For the most part, roulette tournaments don’t feature very complicated rules. However, they do require some knowledge before you’re truly ready to take flight.

You need to know the minimum and maximum bets, length of rounds, cut-off for each round, and more. If you’re not in the mood to learn something new, then you don’t want to attempt a roulette tourney.

Roulette Tournaments Are Volatile

You can control your volatility to some degree with roulette. Outside bets allow you to lower volatility, and inside wagers let you chase larger payouts.

Roulette tourneys allow you to place the same type of wagers. However, you can’t control the volatility associated with earning prize money.

Most events only pay the top 10% to 20% of the field. More times than not, you won’t win any money.
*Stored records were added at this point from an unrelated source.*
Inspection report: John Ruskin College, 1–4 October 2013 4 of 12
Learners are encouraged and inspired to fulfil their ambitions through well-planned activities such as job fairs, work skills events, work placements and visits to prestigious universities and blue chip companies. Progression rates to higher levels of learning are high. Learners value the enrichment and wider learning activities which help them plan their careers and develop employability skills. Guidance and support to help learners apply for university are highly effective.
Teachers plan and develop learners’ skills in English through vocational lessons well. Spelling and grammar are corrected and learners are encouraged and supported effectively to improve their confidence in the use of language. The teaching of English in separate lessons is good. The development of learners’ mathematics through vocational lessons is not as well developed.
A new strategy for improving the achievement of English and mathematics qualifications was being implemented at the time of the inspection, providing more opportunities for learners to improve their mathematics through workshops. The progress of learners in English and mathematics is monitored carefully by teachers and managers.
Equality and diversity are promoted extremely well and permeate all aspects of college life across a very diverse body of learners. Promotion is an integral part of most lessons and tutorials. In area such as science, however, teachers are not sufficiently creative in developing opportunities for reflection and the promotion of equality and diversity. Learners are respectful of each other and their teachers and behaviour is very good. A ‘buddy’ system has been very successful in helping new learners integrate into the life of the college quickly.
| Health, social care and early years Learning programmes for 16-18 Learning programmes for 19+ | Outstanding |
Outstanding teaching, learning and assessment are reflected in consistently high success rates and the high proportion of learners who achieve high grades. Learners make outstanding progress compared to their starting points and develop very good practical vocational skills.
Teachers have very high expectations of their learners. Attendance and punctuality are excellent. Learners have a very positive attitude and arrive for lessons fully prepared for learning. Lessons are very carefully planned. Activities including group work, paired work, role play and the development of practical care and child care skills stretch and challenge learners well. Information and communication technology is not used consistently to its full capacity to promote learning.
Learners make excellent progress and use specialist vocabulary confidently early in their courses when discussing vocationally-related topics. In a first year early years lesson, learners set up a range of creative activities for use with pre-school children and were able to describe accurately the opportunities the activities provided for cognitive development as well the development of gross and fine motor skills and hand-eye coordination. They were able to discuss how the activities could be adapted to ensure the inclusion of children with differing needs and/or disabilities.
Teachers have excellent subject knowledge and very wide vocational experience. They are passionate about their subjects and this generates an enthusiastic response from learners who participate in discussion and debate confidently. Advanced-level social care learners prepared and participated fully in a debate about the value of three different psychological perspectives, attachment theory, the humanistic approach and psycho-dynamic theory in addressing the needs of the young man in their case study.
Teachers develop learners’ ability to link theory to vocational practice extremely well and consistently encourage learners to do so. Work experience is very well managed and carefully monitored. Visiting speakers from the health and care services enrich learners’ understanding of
Of course, you can improve your chances with a superior roulette betting strategy to the average opponent. But you still won’t win cash on a consistent basis.

Entries Can Be Costly

I’ve mentioned multiple times that buy-ins are normally low in relation to the prize pool. However, some roulette tournament entry fees can be fairly high.

This is especially true if you compete in a marquee event with a six-figure prize pool. For example, a $50,000 guaranteed tourney might require a $500 buy-in.

You’re still spending a small amount to compete for a huge prize pool in this case. Odds are, though, that you don’t have $500 to throw at a single, volatile roulette tournament.

Conclusion

Should you play in roulette tourneys?

Whether you do or don’t think roulette tournaments are worth your time is obviously a personal decision. However, I strongly believe they are worthwhile after weighing the pros and cons.

First off, roulette tourneys don’t feature a house edge. Instead, you’re facing other players without a built-in house advantage involved.

Roulette tournaments also give you an opportunity to try something new. Assuming you’re bored of standard roulette, then you can spice up the action with a tourney or two.

Roulette Table With Stacks of Chips on Top

You also get to make a variety of bets under the same buy-in. If you’ve ever wanted to risk $500 on a single-number bet, then you can do so in a tourney without actually having to put up $500.

You have the chance to win lots of money for a small entry fee, too. You may be able to risk as little as $1 to play for $1,000 or more. Of course, you should keep the drawbacks to roulette tournaments in mind as well. These events often come with rules that are slightly different from the house-banked version.

You shouldn’t have too much difficulty understanding the rules. However, you might also see them as an inconvenience if you’re just looking to kick back and make some bets.

Roulette tournaments can also be quite volatile. With 20% or less of the field getting paid, you’re going to lose far more than you’ll win, regardless of your skill level.

Finally, you may need to pay much more to compete for the biggest prize pools. Special events might even require up to a $1,000 buy-in.

Again, I see the pros of roulette tourneys outweighing the cons. Even if you’re on the fence, you might give an online roulette tournament a try just to see if they’re for you.